Problem requirements: Copy every one of the rows below word for word, without changing anything.

(Dataset excerpt)
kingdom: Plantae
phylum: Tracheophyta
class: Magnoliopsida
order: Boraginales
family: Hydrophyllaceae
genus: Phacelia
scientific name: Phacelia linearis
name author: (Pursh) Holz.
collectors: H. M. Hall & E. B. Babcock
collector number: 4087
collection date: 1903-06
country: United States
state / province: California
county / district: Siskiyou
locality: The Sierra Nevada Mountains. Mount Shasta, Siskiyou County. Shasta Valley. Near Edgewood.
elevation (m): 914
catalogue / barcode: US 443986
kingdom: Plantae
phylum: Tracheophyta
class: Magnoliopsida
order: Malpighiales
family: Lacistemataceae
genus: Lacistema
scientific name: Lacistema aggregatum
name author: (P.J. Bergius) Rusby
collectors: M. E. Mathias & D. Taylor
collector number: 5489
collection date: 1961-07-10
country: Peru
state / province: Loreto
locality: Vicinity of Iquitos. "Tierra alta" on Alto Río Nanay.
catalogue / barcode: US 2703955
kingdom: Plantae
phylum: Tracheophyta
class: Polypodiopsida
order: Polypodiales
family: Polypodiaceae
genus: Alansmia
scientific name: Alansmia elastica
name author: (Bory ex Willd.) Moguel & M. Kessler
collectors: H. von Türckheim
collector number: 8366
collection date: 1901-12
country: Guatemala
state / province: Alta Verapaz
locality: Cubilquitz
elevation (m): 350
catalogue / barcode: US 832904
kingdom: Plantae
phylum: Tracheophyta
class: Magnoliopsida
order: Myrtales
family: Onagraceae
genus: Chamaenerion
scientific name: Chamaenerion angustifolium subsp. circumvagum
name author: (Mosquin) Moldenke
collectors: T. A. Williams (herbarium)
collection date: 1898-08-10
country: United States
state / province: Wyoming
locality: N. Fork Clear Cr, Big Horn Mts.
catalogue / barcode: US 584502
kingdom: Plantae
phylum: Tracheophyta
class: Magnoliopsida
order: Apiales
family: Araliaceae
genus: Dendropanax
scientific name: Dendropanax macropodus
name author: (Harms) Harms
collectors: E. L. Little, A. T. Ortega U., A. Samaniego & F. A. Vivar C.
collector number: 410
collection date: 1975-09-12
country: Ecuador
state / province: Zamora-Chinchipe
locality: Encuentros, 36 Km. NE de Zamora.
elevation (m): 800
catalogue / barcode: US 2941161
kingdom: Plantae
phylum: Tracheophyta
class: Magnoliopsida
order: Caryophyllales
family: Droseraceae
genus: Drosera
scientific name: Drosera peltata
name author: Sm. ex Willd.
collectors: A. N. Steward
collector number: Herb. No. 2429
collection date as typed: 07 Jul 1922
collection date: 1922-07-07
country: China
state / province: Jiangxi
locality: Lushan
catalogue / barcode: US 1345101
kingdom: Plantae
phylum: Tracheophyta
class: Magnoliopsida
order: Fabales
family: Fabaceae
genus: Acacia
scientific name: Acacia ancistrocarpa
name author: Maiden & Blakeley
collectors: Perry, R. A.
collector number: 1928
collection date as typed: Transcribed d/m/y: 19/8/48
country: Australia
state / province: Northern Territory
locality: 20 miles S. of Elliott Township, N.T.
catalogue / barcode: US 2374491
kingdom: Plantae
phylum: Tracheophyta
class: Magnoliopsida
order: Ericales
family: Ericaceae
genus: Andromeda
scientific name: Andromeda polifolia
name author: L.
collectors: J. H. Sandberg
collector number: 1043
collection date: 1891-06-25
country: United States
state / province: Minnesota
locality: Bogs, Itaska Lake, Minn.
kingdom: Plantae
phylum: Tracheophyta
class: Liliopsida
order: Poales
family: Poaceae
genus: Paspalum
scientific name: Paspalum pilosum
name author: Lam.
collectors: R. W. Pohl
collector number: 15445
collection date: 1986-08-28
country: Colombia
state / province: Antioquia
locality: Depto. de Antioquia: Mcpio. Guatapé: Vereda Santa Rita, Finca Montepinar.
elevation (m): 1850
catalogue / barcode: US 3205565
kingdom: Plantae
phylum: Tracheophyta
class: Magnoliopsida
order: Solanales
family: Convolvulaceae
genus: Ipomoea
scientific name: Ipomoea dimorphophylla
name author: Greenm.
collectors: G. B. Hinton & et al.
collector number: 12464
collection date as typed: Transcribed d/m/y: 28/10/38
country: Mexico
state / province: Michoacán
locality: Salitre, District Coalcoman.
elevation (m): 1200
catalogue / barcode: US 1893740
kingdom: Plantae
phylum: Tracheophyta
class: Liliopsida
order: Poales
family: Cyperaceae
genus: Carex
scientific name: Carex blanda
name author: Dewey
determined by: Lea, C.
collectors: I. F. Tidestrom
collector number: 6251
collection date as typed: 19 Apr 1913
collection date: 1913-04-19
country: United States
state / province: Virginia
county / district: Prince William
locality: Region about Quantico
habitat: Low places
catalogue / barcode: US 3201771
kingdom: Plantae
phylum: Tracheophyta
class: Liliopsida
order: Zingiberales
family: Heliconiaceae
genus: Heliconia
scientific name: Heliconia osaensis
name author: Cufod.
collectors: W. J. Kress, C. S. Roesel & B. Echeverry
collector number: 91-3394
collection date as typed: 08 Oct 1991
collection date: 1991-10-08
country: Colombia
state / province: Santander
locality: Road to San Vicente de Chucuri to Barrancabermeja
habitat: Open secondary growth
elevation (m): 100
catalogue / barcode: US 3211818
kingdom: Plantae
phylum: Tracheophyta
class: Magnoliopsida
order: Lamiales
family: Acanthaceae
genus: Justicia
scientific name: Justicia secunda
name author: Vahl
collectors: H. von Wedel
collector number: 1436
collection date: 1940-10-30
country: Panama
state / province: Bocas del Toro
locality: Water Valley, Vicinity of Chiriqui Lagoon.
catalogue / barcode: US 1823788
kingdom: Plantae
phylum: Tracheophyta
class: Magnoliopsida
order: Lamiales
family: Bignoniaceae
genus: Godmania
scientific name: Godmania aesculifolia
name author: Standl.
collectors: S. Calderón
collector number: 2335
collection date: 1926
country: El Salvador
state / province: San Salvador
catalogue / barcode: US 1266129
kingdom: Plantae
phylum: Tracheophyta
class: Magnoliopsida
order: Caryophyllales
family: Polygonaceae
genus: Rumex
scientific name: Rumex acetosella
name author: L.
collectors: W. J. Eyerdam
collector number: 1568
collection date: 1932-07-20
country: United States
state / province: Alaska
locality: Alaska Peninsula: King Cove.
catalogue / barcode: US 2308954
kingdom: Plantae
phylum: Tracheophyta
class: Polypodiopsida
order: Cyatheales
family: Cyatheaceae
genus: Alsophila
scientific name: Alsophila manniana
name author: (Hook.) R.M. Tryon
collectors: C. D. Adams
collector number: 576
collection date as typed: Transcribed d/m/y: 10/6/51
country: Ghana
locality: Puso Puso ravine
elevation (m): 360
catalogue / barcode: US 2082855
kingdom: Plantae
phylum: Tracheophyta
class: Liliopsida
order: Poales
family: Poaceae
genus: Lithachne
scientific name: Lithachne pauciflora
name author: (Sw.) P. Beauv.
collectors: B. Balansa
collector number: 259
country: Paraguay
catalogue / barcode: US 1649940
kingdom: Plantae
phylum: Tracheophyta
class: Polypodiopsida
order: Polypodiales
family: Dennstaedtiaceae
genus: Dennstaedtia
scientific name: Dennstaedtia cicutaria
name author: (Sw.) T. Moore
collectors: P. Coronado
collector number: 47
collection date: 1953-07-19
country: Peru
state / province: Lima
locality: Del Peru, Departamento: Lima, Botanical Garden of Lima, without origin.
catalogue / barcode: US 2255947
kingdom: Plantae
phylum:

Right answer:
kingdom: Plantae
phylum: Tracheophyta
class: Magnoliopsida
order: Boraginales
family: Hydrophyllaceae
genus: Phacelia
scientific name: Phacelia linearis
name author: (Pursh) Holz.
collectors: H. M. Hall & E. B. Babcock
collector number: 4087
collection date: 1903-06
country: United States
state / province: California
county / district: Siskiyou
locality: The Sierra Nevada Mountains. Mount Shasta, Siskiyou County. Shasta Valley. Near Edgewood.
elevation (m): 914
catalogue / barcode: US 443986
kingdom: Plantae
phylum: Tracheophyta
class: Magnoliopsida
order: Malpighiales
family: Lacistemataceae
genus: Lacistema
scientific name: Lacistema aggregatum
name author: (P.J. Bergius) Rusby
collectors: M. E. Mathias & D. Taylor
collector number: 5489
collection date: 1961-07-10
country: Peru
state / province: Loreto
locality: Vicinity of Iquitos. "Tierra alta" on Alto Río Nanay.
catalogue / barcode: US 2703955
kingdom: Plantae
phylum: Tracheophyta
class: Polypodiopsida
order: Polypodiales
family: Polypodiaceae
genus: Alansmia
scientific name: Alansmia elastica
name author: (Bory ex Willd.) Moguel & M. Kessler
collectors: H. von Türckheim
collector number: 8366
collection date: 1901-12
country: Guatemala
state / province: Alta Verapaz
locality: Cubilquitz
elevation (m): 350
catalogue / barcode: US 832904
kingdom: Plantae
phylum: Tracheophyta
class: Magnoliopsida
order: Myrtales
family: Onagraceae
genus: Chamaenerion
scientific name: Chamaenerion angustifolium subsp. circumvagum
name author: (Mosquin) Moldenke
collectors: T. A. Williams (herbarium)
collection date: 1898-08-10
country: United States
state / province: Wyoming
locality: N. Fork Clear Cr, Big Horn Mts.
catalogue / barcode: US 584502
kingdom: Plantae
phylum: Tracheophyta
class: Magnoliopsida
order: Apiales
family: Araliaceae
genus: Dendropanax
scientific name: Dendropanax macropodus
name author: (Harms) Harms
collectors: E. L. Little, A. T. Ortega U., A. Samaniego & F. A. Vivar C.
collector number: 410
collection date: 1975-09-12
country: Ecuador
state / province: Zamora-Chinchipe
locality: Encuentros, 36 Km. NE de Zamora.
elevation (m): 800
catalogue / barcode: US 2941161
kingdom: Plantae
phylum: Tracheophyta
class: Magnoliopsida
order: Caryophyllales
family: Droseraceae
genus: Drosera
scientific name: Drosera peltata
name author: Sm. ex Willd.
collectors: A. N. Steward
collector number: Herb. No. 2429
collection date as typed: 07 Jul 1922
collection date: 1922-07-07
country: China
state / province: Jiangxi
locality: Lushan
catalogue / barcode: US 1345101
kingdom: Plantae
phylum: Tracheophyta
class: Magnoliopsida
order: Fabales
family: Fabaceae
genus: Acacia
scientific name: Acacia ancistrocarpa
name author: Maiden & Blakeley
collectors: Perry, R. A.
collector number: 1928
collection date as typed: Transcribed d/m/y: 19/8/48
country: Australia
state / province: Northern Territory
locality: 20 miles S. of Elliott Township, N.T.
catalogue / barcode: US 2374491
kingdom: Plantae
phylum: Tracheophyta
class: Magnoliopsida
order: Ericales
family: Ericaceae
genus: Andromeda
scientific name: Andromeda polifolia
name author: L.
collectors: J. H. Sandberg
collector number: 1043
collection date: 1891-06-25
country: United States
state / province: Minnesota
locality: Bogs, Itaska Lake, Minn.
kingdom: Plantae
phylum: Tracheophyta
class: Liliopsida
order: Poales
family: Poaceae
genus: Paspalum
scientific name: Paspalum pilosum
name author: Lam.
collectors: R. W. Pohl
collector number: 15445
collection date: 1986-08-28
country: Colombia
state / province: Antioquia
locality: Depto. de Antioquia: Mcpio. Guatapé: Vereda Santa Rita, Finca Montepinar.
elevation (m): 1850
catalogue / barcode: US 3205565
kingdom: Plantae
phylum: Tracheophyta
class: Magnoliopsida
order: Solanales
family: Convolvulaceae
genus: Ipomoea
scientific name: Ipomoea dimorphophylla
name author: Greenm.
collectors: G. B. Hinton & et al.
collector number: 12464
collection date as typed: Transcribed d/m/y: 28/10/38
country: Mexico
state / province: Michoacán
locality: Salitre, District Coalcoman.
elevation (m): 1200
catalogue / barcode: US 1893740
kingdom: Plantae
phylum: Tracheophyta
class: Liliopsida
order: Poales
family: Cyperaceae
genus: Carex
scientific name: Carex blanda
name author: Dewey
determined by: Lea, C.
collectors: I. F. Tidestrom
collector number: 6251
collection date as typed: 19 Apr 1913
collection date: 1913-04-19
country: United States
state / province: Virginia
county / district: Prince William
locality: Region about Quantico
habitat: Low places
catalogue / barcode: US 3201771
kingdom: Plantae
phylum: Tracheophyta
class: Liliopsida
order: Zingiberales
family: Heliconiaceae
genus: Heliconia
scientific name: Heliconia osaensis
name author: Cufod.
collectors: W. J. Kress, C. S. Roesel & B. Echeverry
collector number: 91-3394
collection date as typed: 08 Oct 1991
collection date: 1991-10-08
country: Colombia
state / province: Santander
locality: Road to San Vicente de Chucuri to Barrancabermeja
habitat: Open secondary growth
elevation (m): 100
catalogue / barcode: US 3211818
kingdom: Plantae
phylum: Tracheophyta
class: Magnoliopsida
order: Lamiales
family: Acanthaceae
genus: Justicia
scientific name: Justicia secunda
name author: Vahl
collectors: H. von Wedel
collector number: 1436
collection date: 1940-10-30
country: Panama
state / province: Bocas del Toro
locality: Water Valley, Vicinity of Chiriqui Lagoon.
catalogue / barcode: US 1823788
kingdom: Plantae
phylum: Tracheophyta
class: Magnoliopsida
order: Lamiales
family: Bignoniaceae
genus: Godmania
scientific name: Godmania aesculifolia
name author: Standl.
collectors: S. Calderón
collector number: 2335
collection date: 1926
country: El Salvador
state / province: San Salvador
catalogue / barcode: US 1266129
kingdom: Plantae
phylum: Tracheophyta
class: Magnoliopsida
order: Caryophyllales
family: Polygonaceae
genus: Rumex
scientific name: Rumex acetosella
name author: L.
collectors: W. J. Eyerdam
collector number: 1568
collection date: 1932-07-20
country: United States
state / province: Alaska
locality: Alaska Peninsula: King Cove.
catalogue / barcode: US 2308954
kingdom: Plantae
phylum: Tracheophyta
class: Polypodiopsida
order: Cyatheales
family: Cyatheaceae
genus: Alsophila
scientific name: Alsophila manniana
name author: (Hook.) R.M. Tryon
collectors: C. D. Adams
collector number: 576
collection date as typed: Transcribed d/m/y: 10/6/51
country: Ghana
locality: Puso Puso ravine
elevation (m): 360
catalogue / barcode: US 2082855
kingdom: Plantae
phylum: Tracheophyta
class: Liliopsida
order: Poales
family: Poaceae
genus: Lithachne
scientific name: Lithachne pauciflora
name author: (Sw.) P. Beauv.
collectors: B. Balansa
collector number: 259
country: Paraguay
catalogue / barcode: US 1649940
kingdom: Plantae
phylum: Tracheophyta
class: Polypodiopsida
order: Polypodiales
family: Dennstaedtiaceae
genus: Dennstaedtia
scientific name: Dennstaedtia cicutaria
name author: (Sw.) T. Moore
collectors: P. Coronado
collector number: 47
collection date: 1953-07-19
country: Peru
state / province: Lima
locality: Del Peru, Departamento: Lima, Botanical Garden of Lima, without origin.
catalogue / barcode: US 2255947
kingdom: Plantae
phylum:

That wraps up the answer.